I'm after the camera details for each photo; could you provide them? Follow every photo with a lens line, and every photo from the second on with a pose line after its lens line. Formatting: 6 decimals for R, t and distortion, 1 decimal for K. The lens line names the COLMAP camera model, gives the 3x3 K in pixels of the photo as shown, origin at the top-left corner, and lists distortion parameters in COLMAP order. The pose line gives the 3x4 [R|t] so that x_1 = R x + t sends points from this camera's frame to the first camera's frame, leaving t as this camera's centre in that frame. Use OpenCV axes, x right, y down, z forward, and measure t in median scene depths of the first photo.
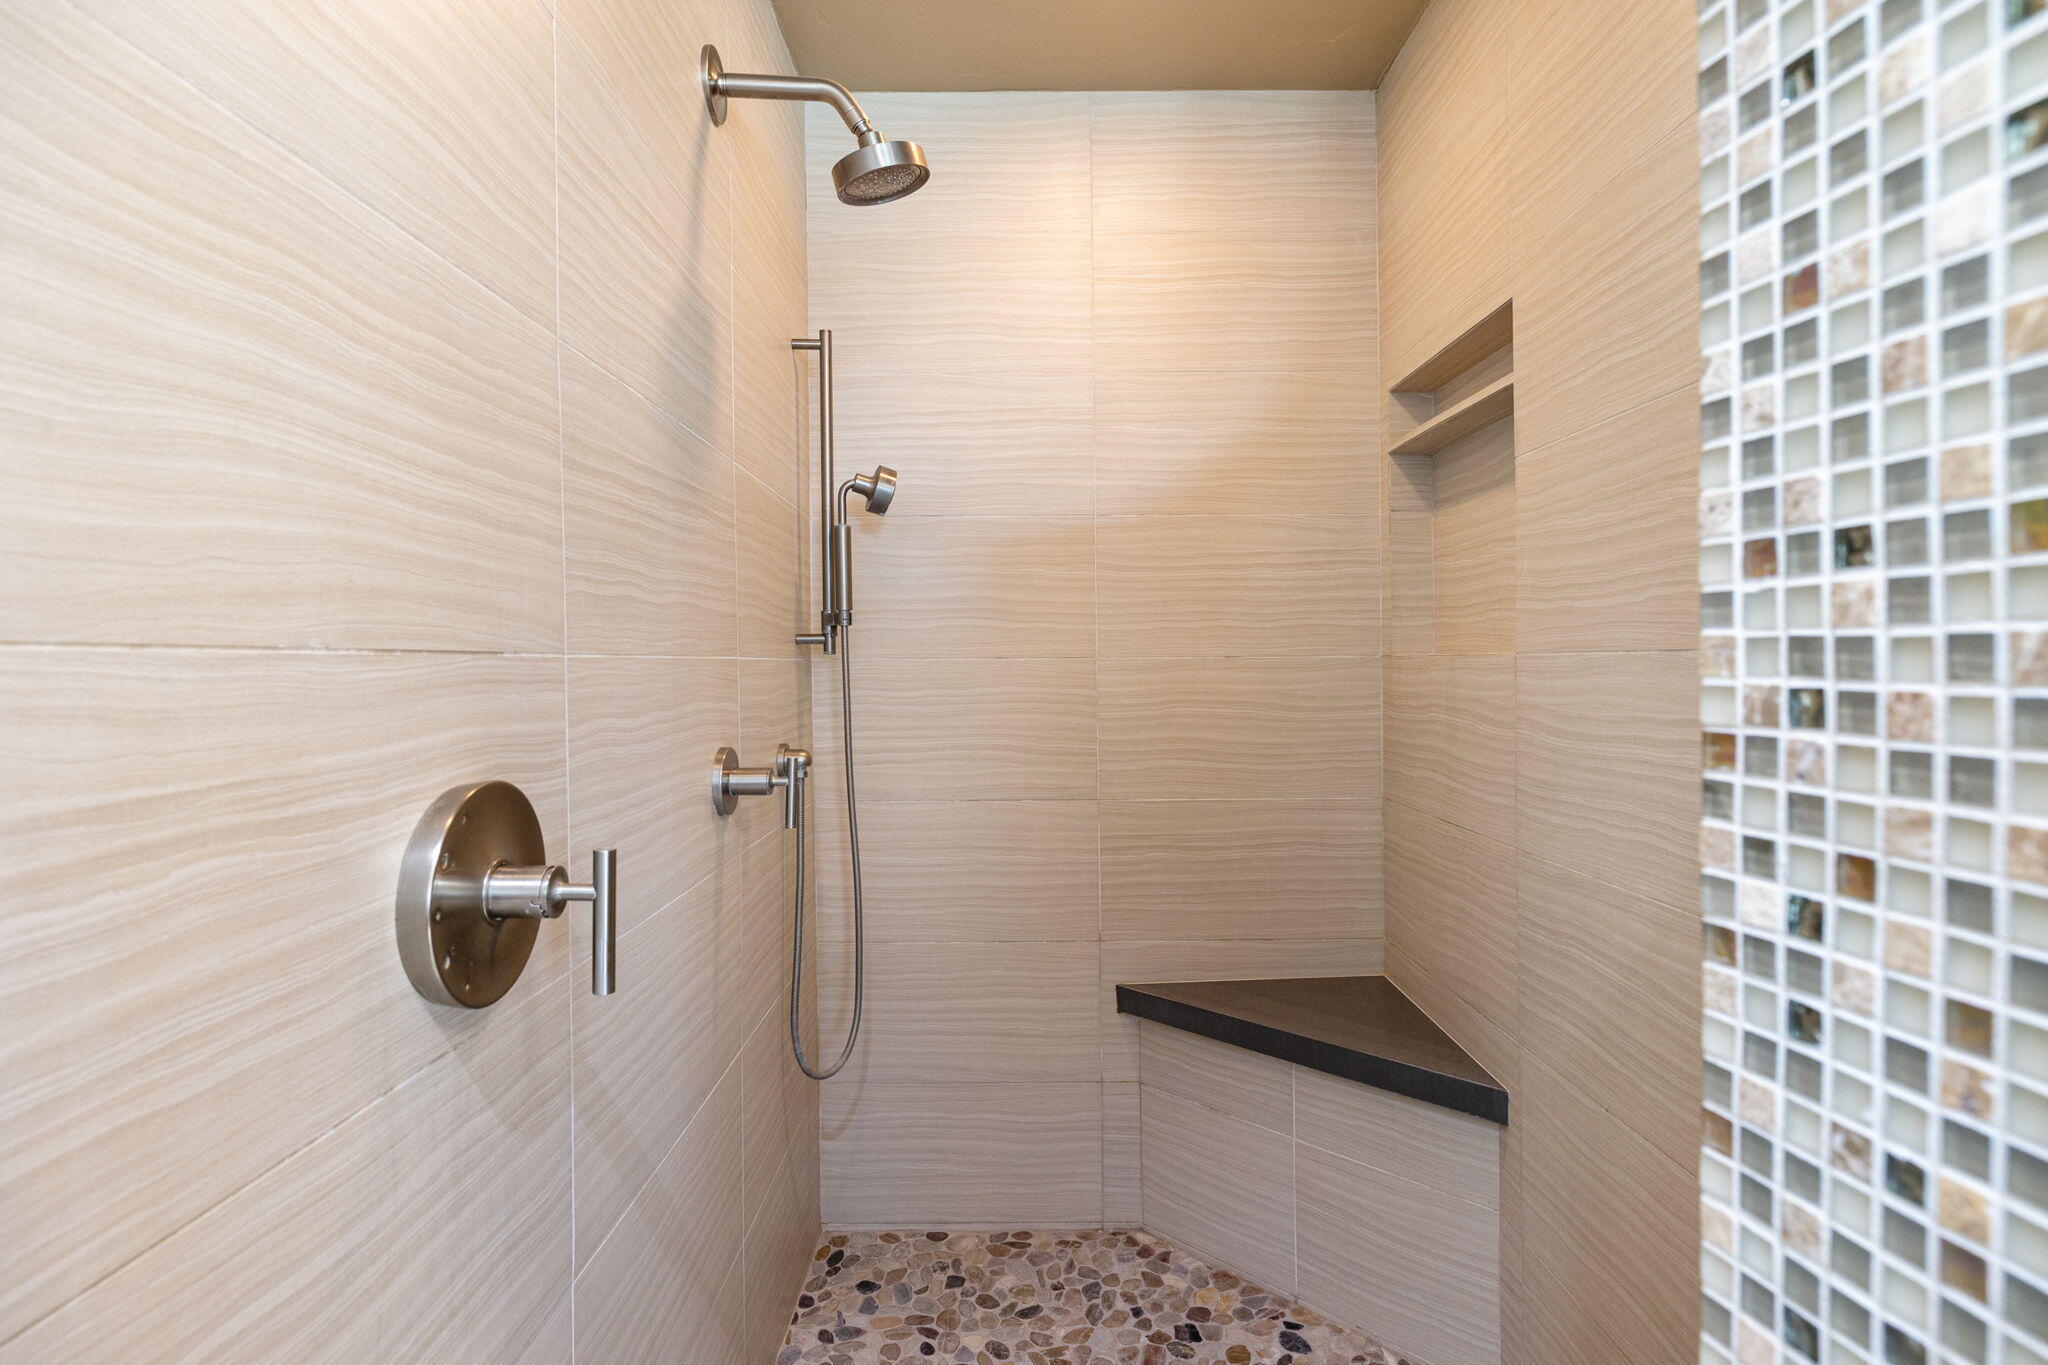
lens RADIAL K [[958.9, 0, 1024.0], [0, 958.9, 682.5], [0, 0, 1]] dist [-0.003045, -0.000190]
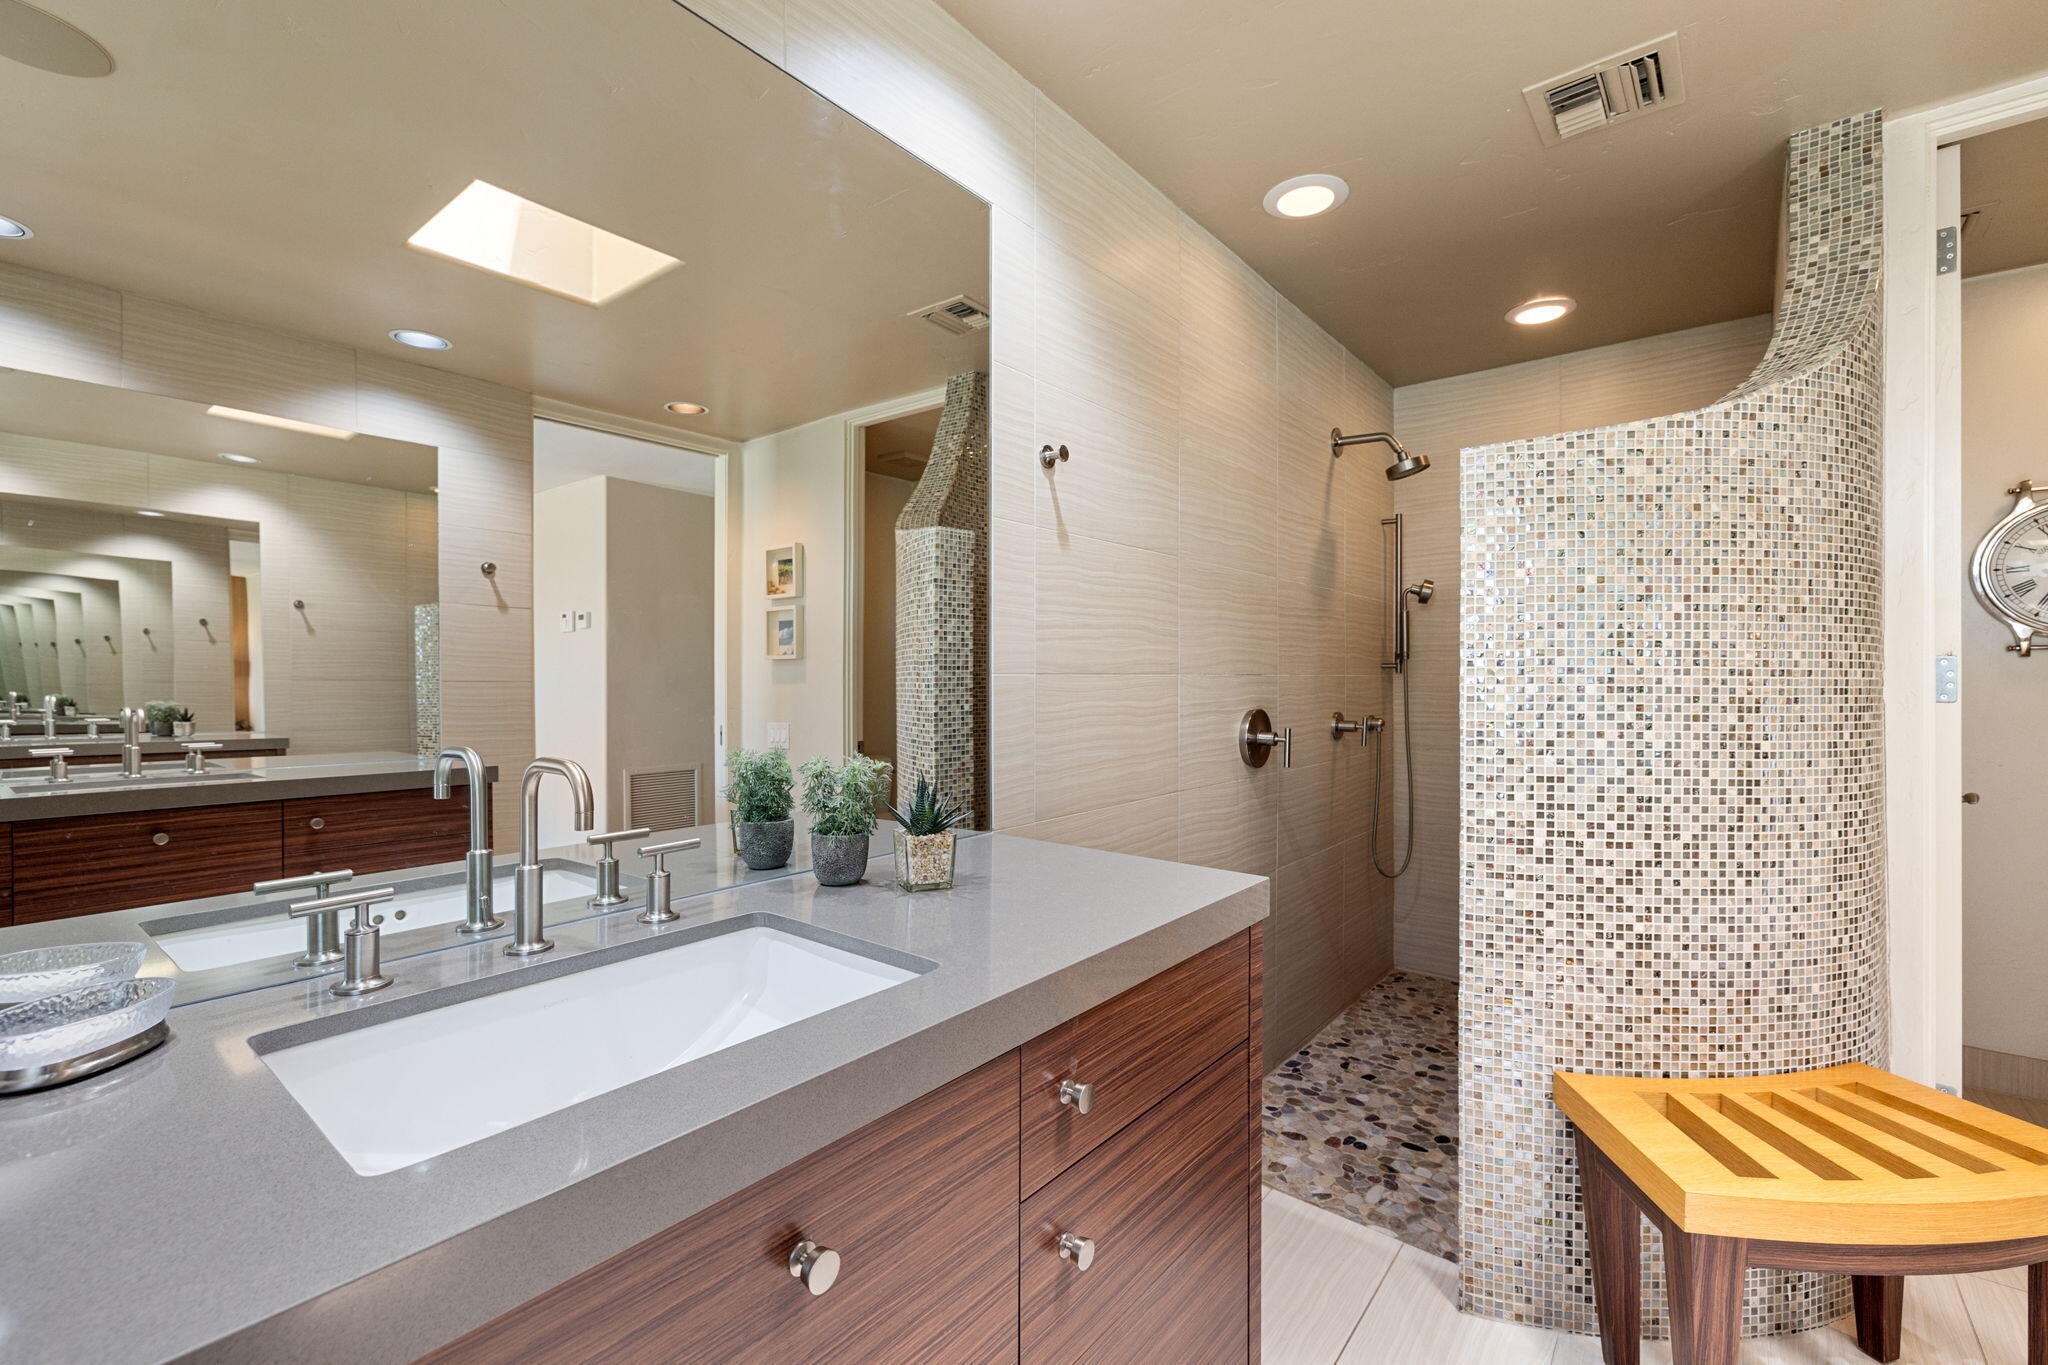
lens RADIAL K [[876.9, 0, 1027.3], [0, 876.9, 669.8], [0, 0, 1]] dist [-0.001604, 0.000183]
pose [[0.755454, 0.003439, -0.655192, 0.457468], [-0.020513, 0.999620, -0.018405, 0.013858], [0.654880, 0.027344, 0.755238, -0.997820]]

----

*WORK REQUIRED*.
The expected response is every line of the material, written out exactly, with the images removed.

*ANSWER BOX*.
I'm after the camera details for each photo; could you provide them? Follow every photo with a lens line, and every photo from the second on with a pose line after its lens line. Formatting: 6 decimals for R, t and distortion, 1 decimal for K. The lens line names the COLMAP camera model, gives the 3x3 K in pixels of the photo as shown, origin at the top-left corner, and lists distortion parameters in COLMAP order. The pose line gives the 3x4 [R|t] so that x_1 = R x + t sends points from this camera's frame to the first camera's frame, leaving t as this camera's centre in that frame. Use OpenCV axes, x right, y down, z forward, and measure t in median scene depths of the first photo.
lens RADIAL K [[958.9, 0, 1024.0], [0, 958.9, 682.5], [0, 0, 1]] dist [-0.003045, -0.000190]
lens RADIAL K [[876.9, 0, 1027.3], [0, 876.9, 669.8], [0, 0, 1]] dist [-0.001604, 0.000183]
pose [[0.755454, 0.003439, -0.655192, 0.457468], [-0.020513, 0.999620, -0.018405, 0.013858], [0.654880, 0.027344, 0.755238, -0.997820]]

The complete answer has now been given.